(Exercise inputs)

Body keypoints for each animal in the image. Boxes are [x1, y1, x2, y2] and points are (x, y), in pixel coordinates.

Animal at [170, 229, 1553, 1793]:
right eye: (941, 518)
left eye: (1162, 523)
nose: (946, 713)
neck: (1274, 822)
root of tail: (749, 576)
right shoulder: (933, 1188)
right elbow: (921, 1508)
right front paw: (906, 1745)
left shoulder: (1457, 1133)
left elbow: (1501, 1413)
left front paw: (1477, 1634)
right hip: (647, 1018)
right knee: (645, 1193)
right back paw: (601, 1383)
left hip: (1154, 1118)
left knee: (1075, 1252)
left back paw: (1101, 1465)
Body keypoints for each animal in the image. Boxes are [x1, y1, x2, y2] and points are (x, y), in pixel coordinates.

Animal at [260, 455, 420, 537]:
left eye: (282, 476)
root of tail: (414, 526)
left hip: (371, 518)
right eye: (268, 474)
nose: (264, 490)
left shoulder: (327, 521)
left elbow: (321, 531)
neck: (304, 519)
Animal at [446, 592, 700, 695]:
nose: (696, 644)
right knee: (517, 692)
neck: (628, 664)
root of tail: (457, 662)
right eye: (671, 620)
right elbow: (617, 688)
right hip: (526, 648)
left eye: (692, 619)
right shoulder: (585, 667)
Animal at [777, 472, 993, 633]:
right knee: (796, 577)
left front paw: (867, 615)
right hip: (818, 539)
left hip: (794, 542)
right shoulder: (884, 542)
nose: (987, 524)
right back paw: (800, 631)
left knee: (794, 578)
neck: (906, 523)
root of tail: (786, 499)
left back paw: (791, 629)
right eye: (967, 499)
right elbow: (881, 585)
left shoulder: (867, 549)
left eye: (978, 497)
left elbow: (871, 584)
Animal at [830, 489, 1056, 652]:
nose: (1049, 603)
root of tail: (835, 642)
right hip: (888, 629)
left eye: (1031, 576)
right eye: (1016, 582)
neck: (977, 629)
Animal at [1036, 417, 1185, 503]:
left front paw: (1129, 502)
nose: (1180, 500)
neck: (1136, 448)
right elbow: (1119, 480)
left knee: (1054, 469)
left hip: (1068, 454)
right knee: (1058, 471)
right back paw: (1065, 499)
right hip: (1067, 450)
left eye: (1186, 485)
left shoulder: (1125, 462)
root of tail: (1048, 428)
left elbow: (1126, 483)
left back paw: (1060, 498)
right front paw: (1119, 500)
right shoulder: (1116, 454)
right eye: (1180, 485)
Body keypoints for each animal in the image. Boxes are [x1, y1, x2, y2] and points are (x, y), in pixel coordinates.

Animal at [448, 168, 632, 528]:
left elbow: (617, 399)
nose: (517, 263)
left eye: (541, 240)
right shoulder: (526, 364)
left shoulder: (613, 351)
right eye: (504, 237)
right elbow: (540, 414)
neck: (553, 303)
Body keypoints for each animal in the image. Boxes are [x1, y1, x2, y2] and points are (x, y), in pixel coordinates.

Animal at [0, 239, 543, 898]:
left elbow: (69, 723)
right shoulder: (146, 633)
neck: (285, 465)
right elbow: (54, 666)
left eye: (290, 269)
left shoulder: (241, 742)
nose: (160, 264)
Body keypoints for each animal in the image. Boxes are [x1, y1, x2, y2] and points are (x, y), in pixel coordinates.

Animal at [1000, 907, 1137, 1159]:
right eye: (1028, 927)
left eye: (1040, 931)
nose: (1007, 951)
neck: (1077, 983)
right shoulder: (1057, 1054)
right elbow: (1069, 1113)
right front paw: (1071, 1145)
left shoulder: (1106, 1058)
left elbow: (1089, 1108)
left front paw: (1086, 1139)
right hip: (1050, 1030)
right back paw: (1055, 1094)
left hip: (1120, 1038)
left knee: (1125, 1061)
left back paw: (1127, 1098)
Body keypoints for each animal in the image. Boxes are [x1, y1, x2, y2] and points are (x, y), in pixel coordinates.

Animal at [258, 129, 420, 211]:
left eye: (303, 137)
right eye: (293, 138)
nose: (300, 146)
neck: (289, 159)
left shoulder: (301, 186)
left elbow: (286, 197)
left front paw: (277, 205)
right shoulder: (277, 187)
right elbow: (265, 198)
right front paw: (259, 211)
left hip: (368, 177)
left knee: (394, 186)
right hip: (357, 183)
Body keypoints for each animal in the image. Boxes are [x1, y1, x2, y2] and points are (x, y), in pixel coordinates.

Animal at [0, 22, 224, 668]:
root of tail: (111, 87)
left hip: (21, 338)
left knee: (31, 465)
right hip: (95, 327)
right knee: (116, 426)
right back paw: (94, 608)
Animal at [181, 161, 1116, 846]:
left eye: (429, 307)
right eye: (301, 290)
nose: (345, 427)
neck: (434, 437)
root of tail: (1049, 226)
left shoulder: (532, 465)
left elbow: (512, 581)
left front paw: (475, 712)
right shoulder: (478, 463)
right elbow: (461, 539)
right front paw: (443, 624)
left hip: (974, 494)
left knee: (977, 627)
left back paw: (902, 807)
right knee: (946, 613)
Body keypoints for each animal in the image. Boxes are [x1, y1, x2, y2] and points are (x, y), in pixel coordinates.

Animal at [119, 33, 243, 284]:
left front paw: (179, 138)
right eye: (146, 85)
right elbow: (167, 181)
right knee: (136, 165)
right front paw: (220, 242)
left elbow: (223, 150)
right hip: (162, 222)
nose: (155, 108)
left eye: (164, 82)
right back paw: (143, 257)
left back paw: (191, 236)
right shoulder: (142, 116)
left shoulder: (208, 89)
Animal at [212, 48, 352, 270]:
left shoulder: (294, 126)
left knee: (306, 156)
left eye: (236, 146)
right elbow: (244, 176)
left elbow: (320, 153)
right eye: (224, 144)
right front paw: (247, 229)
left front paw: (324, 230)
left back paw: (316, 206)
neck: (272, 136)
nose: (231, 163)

(End Exercise inputs)

Only the lines from the beginning of the entries through the line bearing "left eye: (1031, 576)" should be returned, each exactly as written.

Body keypoints for each animal in the image. Boxes are [x1, y1, x2, y2] and points are (x, y), in pixel coordinates.

Animal at [170, 229, 1553, 1793]:
right eye: (941, 518)
left eye: (1162, 523)
nose: (946, 713)
neck: (1274, 822)
root of tail: (749, 576)
right shoulder: (933, 1188)
right elbow: (921, 1508)
right front paw: (906, 1745)
left shoulder: (1457, 1133)
left elbow: (1501, 1413)
left front paw: (1477, 1634)
right hip: (647, 1018)
right knee: (645, 1193)
right back paw: (601, 1383)
left hip: (1154, 1118)
left knee: (1075, 1252)
left back paw: (1101, 1465)
Body keypoints for each animal in the image. Boxes are [x1, y1, x2, y2] and points are (x, y), in pixel coordinates.

Animal at [260, 455, 420, 537]:
left eye: (282, 476)
root of tail: (414, 526)
left hip: (371, 518)
right eye: (268, 474)
nose: (264, 490)
left shoulder: (327, 521)
left elbow: (321, 531)
neck: (304, 519)
Animal at [446, 592, 700, 695]:
nose: (696, 644)
right knee: (517, 692)
neck: (628, 664)
root of tail: (457, 662)
right eye: (671, 620)
right elbow: (617, 688)
right hip: (526, 648)
left eye: (692, 619)
right shoulder: (585, 667)
Animal at [777, 472, 993, 633]:
right knee: (796, 577)
left front paw: (867, 615)
right hip: (818, 539)
left hip: (794, 542)
right shoulder: (884, 542)
nose: (987, 524)
right back paw: (800, 631)
left knee: (794, 578)
neck: (906, 523)
root of tail: (786, 499)
left back paw: (791, 629)
right eye: (967, 499)
right elbow: (881, 585)
left shoulder: (867, 549)
left eye: (978, 497)
left elbow: (871, 584)
Animal at [830, 489, 1056, 652]:
nose: (1049, 603)
root of tail: (835, 642)
right hip: (888, 629)
left eye: (1031, 576)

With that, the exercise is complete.